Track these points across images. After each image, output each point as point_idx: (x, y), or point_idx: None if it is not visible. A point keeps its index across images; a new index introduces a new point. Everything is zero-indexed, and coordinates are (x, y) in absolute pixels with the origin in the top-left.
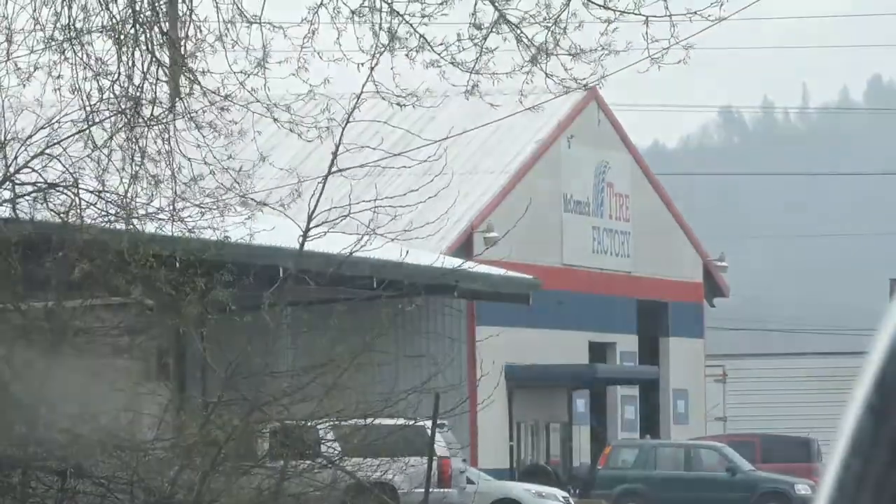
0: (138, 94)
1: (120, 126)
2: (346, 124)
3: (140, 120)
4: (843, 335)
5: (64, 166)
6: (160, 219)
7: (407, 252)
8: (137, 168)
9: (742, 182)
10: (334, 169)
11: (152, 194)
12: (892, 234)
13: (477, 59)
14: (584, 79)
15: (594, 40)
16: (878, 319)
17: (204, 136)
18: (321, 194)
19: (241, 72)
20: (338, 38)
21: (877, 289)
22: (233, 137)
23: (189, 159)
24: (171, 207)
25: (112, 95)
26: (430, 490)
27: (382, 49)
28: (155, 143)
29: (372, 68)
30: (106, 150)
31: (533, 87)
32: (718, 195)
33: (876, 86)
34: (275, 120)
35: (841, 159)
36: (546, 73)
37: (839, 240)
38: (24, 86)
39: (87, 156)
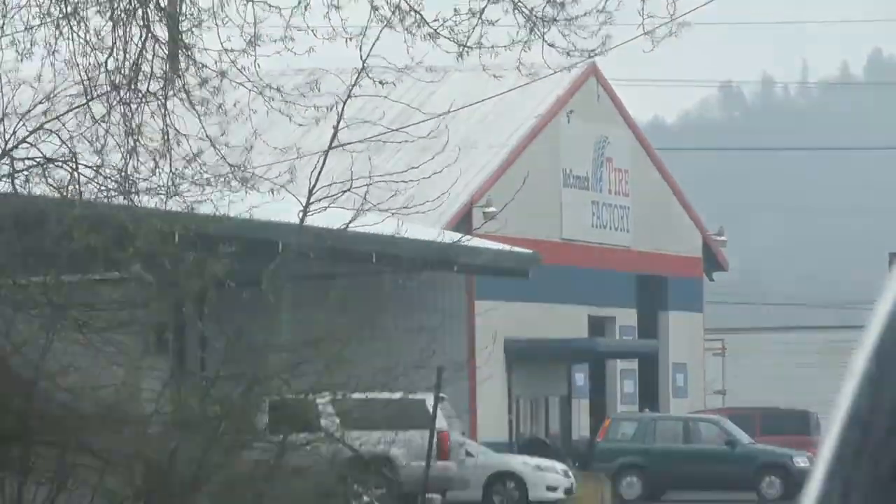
——
All of the material above is to be retyped exactly, with no pictures included.

> RESULT
Track these points across images. After each image, output each point as point_idx: (x, y), or point_idx: None if it is not visible. A point keeps its index across images; a new index introduces a new point. Everything is zero-indexed, and coordinates are (x, y) in absolute pixels with the origin in the top-left.
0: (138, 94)
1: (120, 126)
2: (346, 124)
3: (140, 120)
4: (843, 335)
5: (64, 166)
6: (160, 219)
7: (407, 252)
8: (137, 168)
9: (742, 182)
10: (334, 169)
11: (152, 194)
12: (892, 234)
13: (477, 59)
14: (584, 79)
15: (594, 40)
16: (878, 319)
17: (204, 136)
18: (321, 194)
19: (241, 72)
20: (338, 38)
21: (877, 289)
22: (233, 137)
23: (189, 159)
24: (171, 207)
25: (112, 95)
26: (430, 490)
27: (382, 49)
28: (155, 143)
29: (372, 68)
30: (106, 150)
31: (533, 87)
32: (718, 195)
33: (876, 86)
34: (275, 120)
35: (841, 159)
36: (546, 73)
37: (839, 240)
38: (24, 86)
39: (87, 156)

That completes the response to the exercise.